## WORK TASK
Reproduce each record below in full, word for word, without images.

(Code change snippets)
══════════════════════════════
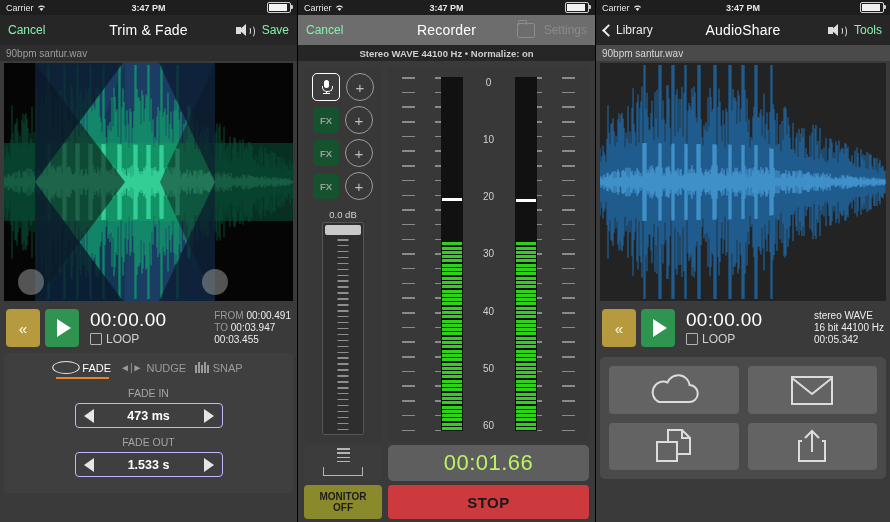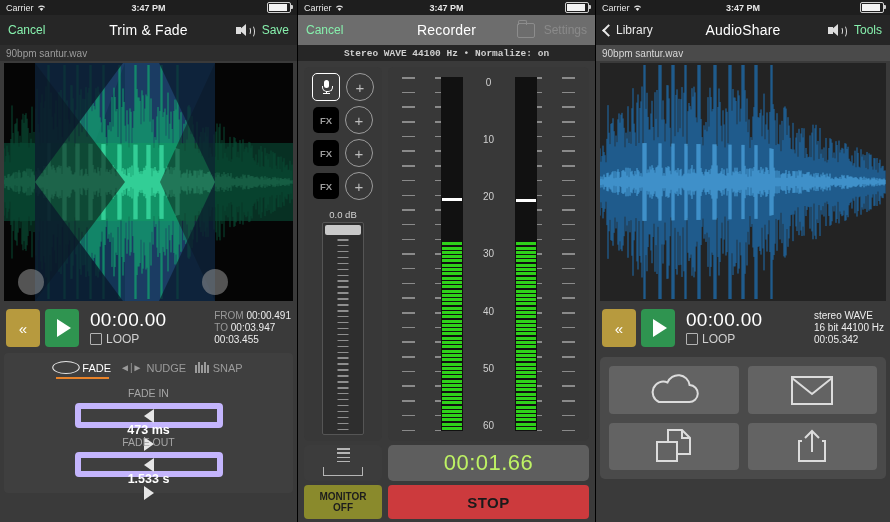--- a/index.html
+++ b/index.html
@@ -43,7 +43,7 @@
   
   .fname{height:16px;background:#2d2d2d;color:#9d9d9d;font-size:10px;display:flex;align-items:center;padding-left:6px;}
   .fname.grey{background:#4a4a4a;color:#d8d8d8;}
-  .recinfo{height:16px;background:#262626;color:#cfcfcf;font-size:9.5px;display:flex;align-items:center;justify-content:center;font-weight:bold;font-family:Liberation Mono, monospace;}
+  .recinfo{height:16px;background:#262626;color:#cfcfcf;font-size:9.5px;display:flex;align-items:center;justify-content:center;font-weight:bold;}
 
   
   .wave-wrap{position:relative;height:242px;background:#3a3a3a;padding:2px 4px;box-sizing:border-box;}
══════════════════════════════
## RESPONSE TO THIS EXERCISE
--- a/index.html
+++ b/index.html
@@ -43,7 +43,7 @@
   
   .fname{height:16px;background:#2d2d2d;color:#9d9d9d;font-size:10px;display:flex;align-items:center;padding-left:6px;}
   .fname.grey{background:#4a4a4a;color:#d8d8d8;}
-  .recinfo{height:16px;background:#262626;color:#cfcfcf;font-size:9.5px;display:flex;align-items:center;justify-content:center;font-weight:bold;font-family:Liberation Mono, monospace;}
+  .recinfo{height:16px;background:#262626;color:#cfcfcf;font-size:9.5px;display:flex;align-items:center;justify-content:center;font-weight:bold;}
 
   
   .wave-wrap{position:relative;height:242px;background:#3a3a3a;padding:2px 4px;box-sizing:border-box;}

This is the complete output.